To train the model after all the parameters were settled, call:

In [10]:
arci_model.build()
arci_model.compile()
# Fit the arci model on generator.
arci_model.fit_generator(generator_tr, steps_per_epoch=200, epochs=10)
# Make predictions on the first batch of test data
X_te, y_te = generator_te[0]
predictions = arci_model.predict([X_te.text_left, X_te.text_right])

Epoch 1/10
Epoch 2/10
Epoch 3/10
Epoch 4/10
Epoch 5/10
Epoch 6/10
Epoch 7/10
Epoch 8/10
Epoch 9/10
Epoch 10/10


#### Make Prediction

In [11]:
for id_left, id_right, pred in zip(X_te.id_left, X_te.id_right, predictions):
    print("{}/{} is predicted as {}".format(id_left, id_right, pred))

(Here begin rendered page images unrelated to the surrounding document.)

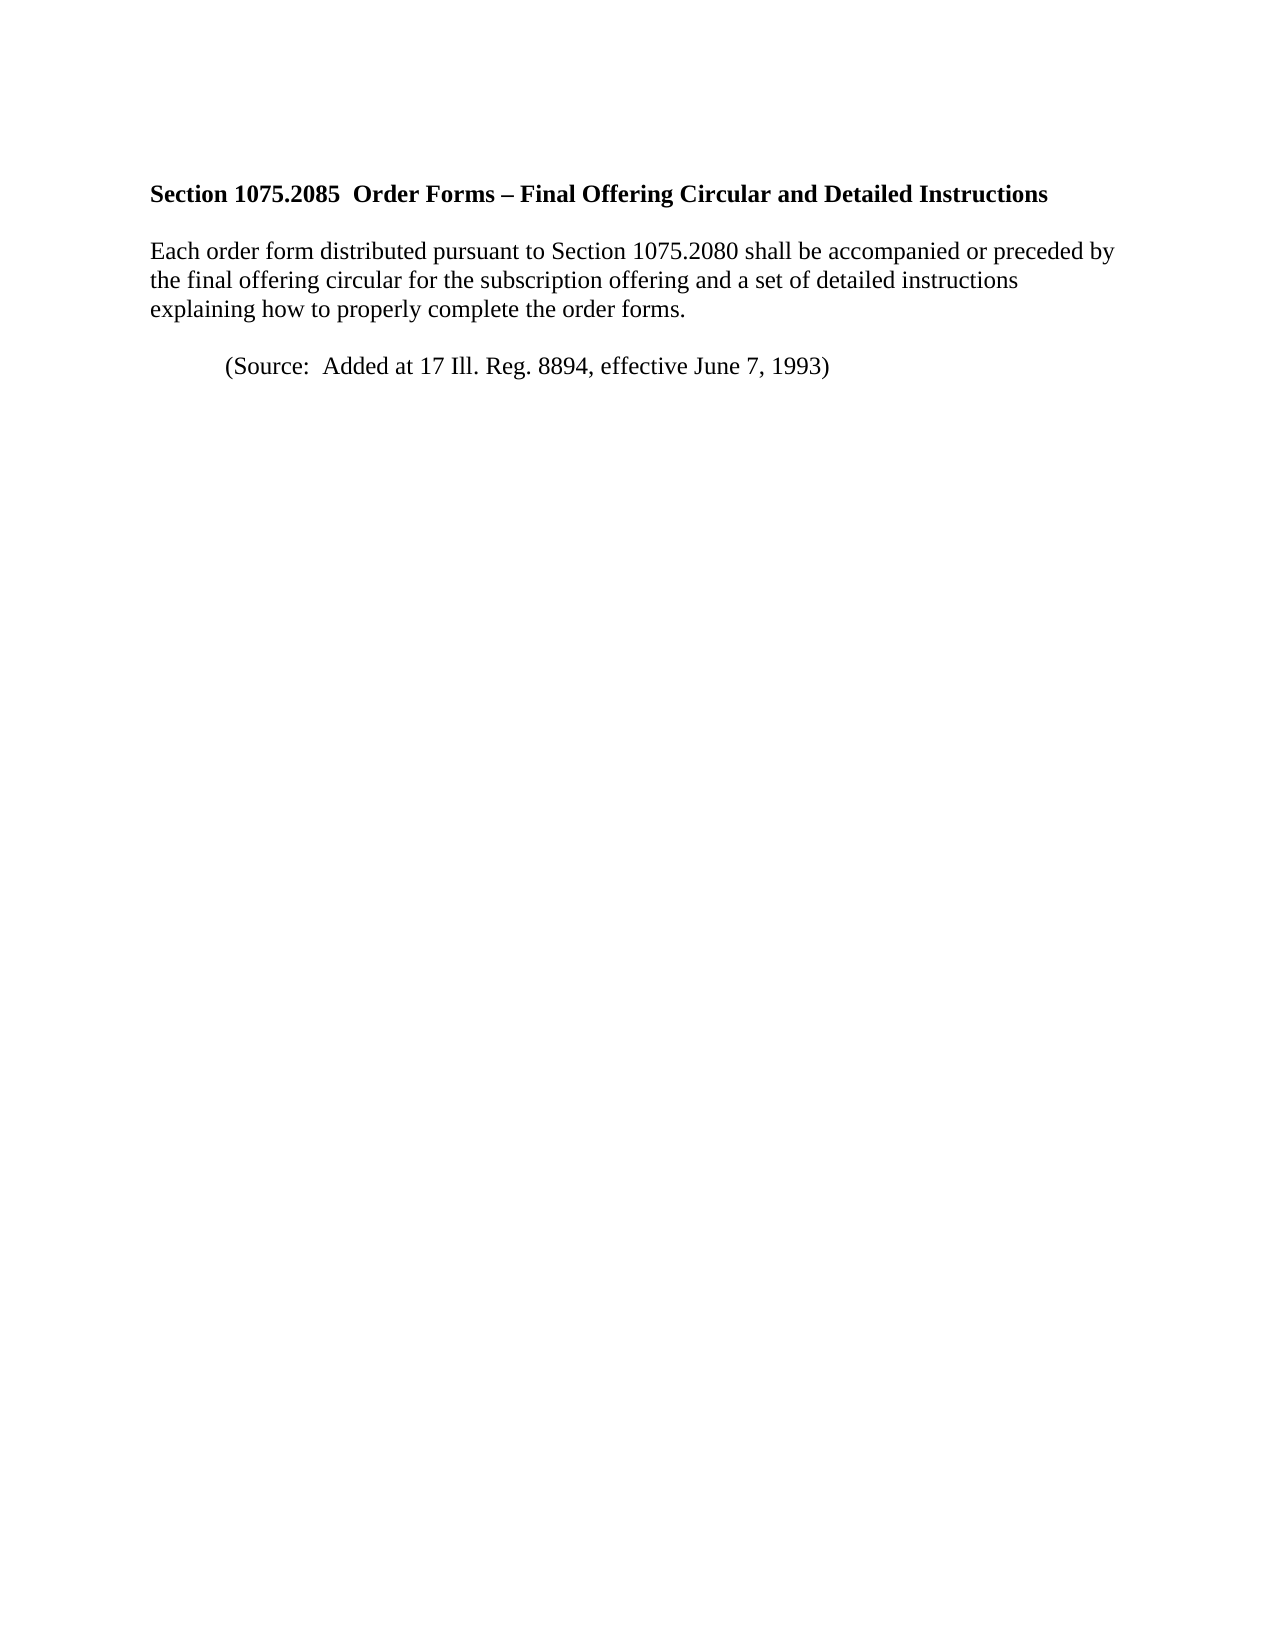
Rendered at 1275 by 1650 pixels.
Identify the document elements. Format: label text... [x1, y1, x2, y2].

text (Source: Added at 17 Ill. Reg. 8894, effective June 7, 1993) [225, 351, 1125, 380]
text Each order form distributed pursuant to Section 1075.2080 shall be accompanied or preceded by the final offering circular for the subscription offering and a set of detailed instructions explaining how to properly complete the order forms. [150, 236, 1125, 322]
text Section 1075.2085 Order Forms – Final Offering Circular and Detailed Instructions [150, 179, 1125, 207]
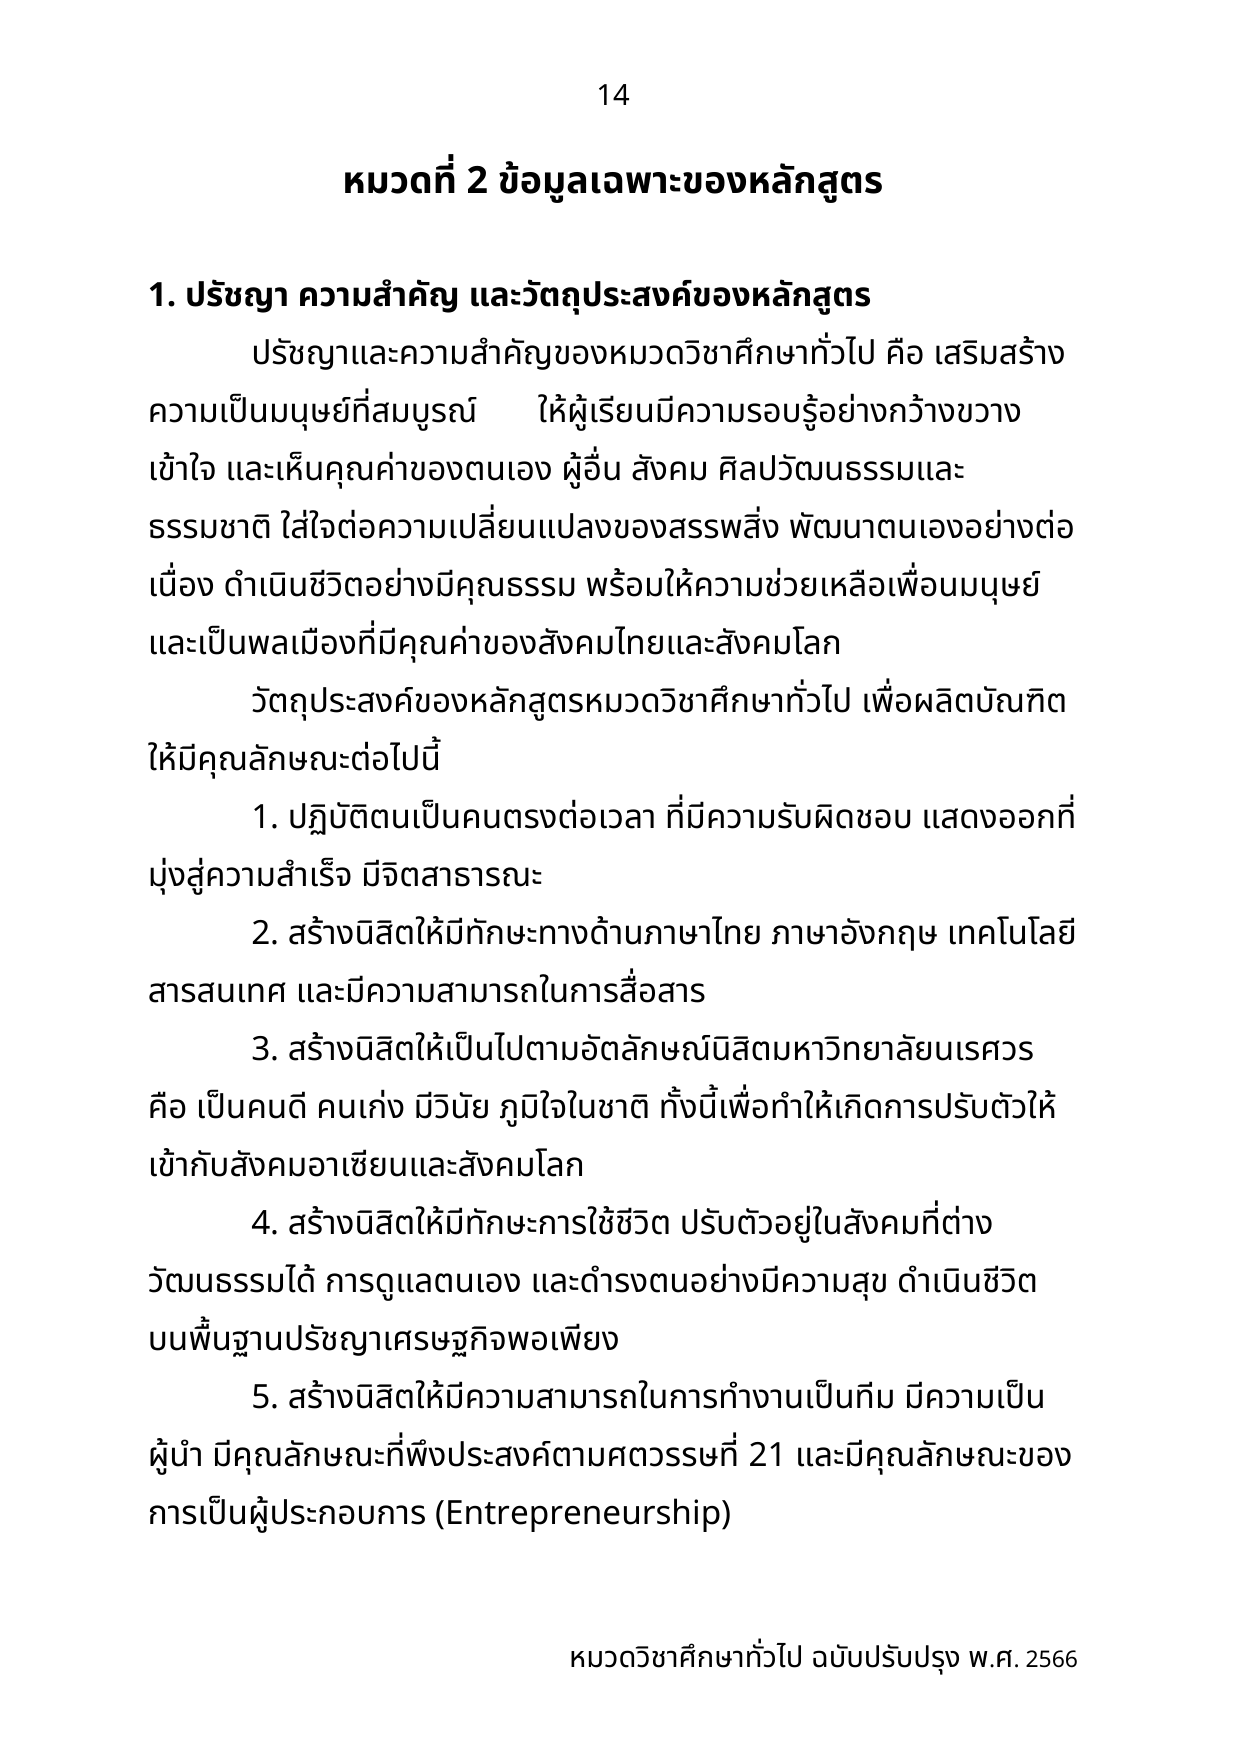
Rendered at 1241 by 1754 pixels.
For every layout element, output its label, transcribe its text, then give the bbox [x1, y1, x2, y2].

text 4. สร้างนิสิตให้มีทักษะการใช้ชีวิต ปรับตัวอยู่ในสังคมที่ต่างวัฒนธรรมได้ การดูแลตนเอง และดำรงตนอย่างมีความสุข ดำเนินชีวิตบนพื้นฐานปรัชญาเศรษฐกิจพอเพียง [148, 1198, 1078, 1365]
text 3. สร้างนิสิตให้เป็นไปตามอัตลักษณ์นิสิตมหาวิทยาลัยนเรศวร คือ เป็นคนดี คนเก่ง มีวินัย ภูมิใจในชาติ ทั้งนี้เพื่อทำให้เกิดการปรับตัวให้เข้ากับสังคมอาเซียนและสังคมโลก [148, 1024, 1078, 1191]
text 5. สร้างนิสิตให้มีความสามารถในการทำงานเป็นทีม มีความเป็นผู้นำ มีคุณลักษณะที่พึงประสงค์ตามศตวรรษที่ 21 และมีคุณลักษณะของการเป็นผู้ประกอบการ (Entrepreneurship) [148, 1372, 1078, 1539]
text 1. ปฏิบัติตนเป็นคนตรงต่อเวลา ที่มีความรับผิดชอบ แสดงออกที่มุ่งสู่ความสำเร็จ มีจิตสาธารณะ [148, 792, 1078, 901]
subtitle 1. ปรัชญา ความสำคัญ และวัตถุประสงค์ของหลักสูตร [148, 271, 1078, 322]
text ปรัชญาและความสำคัญของหมวดวิชาศึกษาทั่วไป คือ เสริมสร้างความเป็นมนุษย์ที่สมบูรณ์ ให้ผู้เรียนมีความรอบรู้อย่างกว้างขวาง เข้าใจ และเห็นคุณค่าของตนเอง ผู้อื่น สังคม ศิลปวัฒนธรรมและธรรมชาติ ใส่ใจต่อความเปลี่ยนแปลงของสรรพสิ่ง พัฒนาตนเองอย่างต่อเนื่อง ดำเนินชีวิตอย่างมีคุณธรรม พร้อมให้ความช่วยเหลือเพื่อนมนุษย์ และเป็นพลเมืองที่มีคุณค่าของสังคมไทยและสังคมโลก [148, 329, 1078, 669]
text วัตถุประสงค์ของหลักสูตรหมวดวิชาศึกษาทั่วไป เพื่อผลิตบัณฑิตให้มีคุณลักษณะต่อไปนี้ [148, 677, 1078, 785]
text 2. สร้างนิสิตให้มีทักษะทางด้านภาษาไทย ภาษาอังกฤษ เทคโนโลยีสารสนเทศ และมีความสามารถในการสื่อสาร [148, 908, 1078, 1017]
subtitle หมวดที่ 2 ข้อมูลเฉพาะของหลักสูตร [148, 153, 1078, 210]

Q1842/D674-2 is predicted as [0.07940455]
Q2073/D1956-0 is predicted as [0.11562713]
Q153/D153-3 is predicted as [0.15267068]
Q1572/D1490-4 is predicted as [-0.01647591]
Q2953/D2730-2 is predicted as [0.04182901]
Q1918/D1812-7 is predicted as [0.06530898]
Q1118/D1076-5 is predicted as [0.03028291]
Q607/D596-3 is predicted as [0.1093749]
Q2663/D2486-5 is predicted as [-0.12719628]
Q802/D776-0 is predicted as [0.02008557]
Q2383/D2237-2 is predicted as [0.18150336]
Q2677/D2053-15 is predicted as [0.13989908]
Q1714/D1625-8 is predicted as [0.02511153]
Q1163/D240-9 is predicted as [0.12640688]
Q1707/D1618-2 is predicted as [-0.00618813]
Q1389/D1326-5 is predicted as [-0.01539764]
Q91/D91-2 is predicted as [-0.01772615]
Q519/D511-1 is predicted as [0.22273019]
Q724/D704-13 is predicted as [-0.04181942]
Q2822/D2621-1 is predicted as [0.0660775]
Q2575/D2407-23 is predicted as [-0.02538727]
Q1799/D1701-8 is predicted as [0.21721181]
Q1211/D1160-7 is predicted as [0.03142788]
Q2723/D2538-4 is pr

#### Model Persistence

You can persist your trained model using `model.save()` and `load_model` function:

```python
from matchzoo import engine
# Save the model to dir.
arci_model.save('/your-model-saved-path')
# And load the model from dir.
engine.load_model('/your-model-saved-path')
```

## Reference

[Hu et al. 2014] Baotian Hu, Zhengdong Lu, Hang Li, and Qingcai Chen. "Convolutional neural network architectures for matching natural language sentences." In Advances in neural information processing systems (NIPS), pp. 2042-2050. 2014.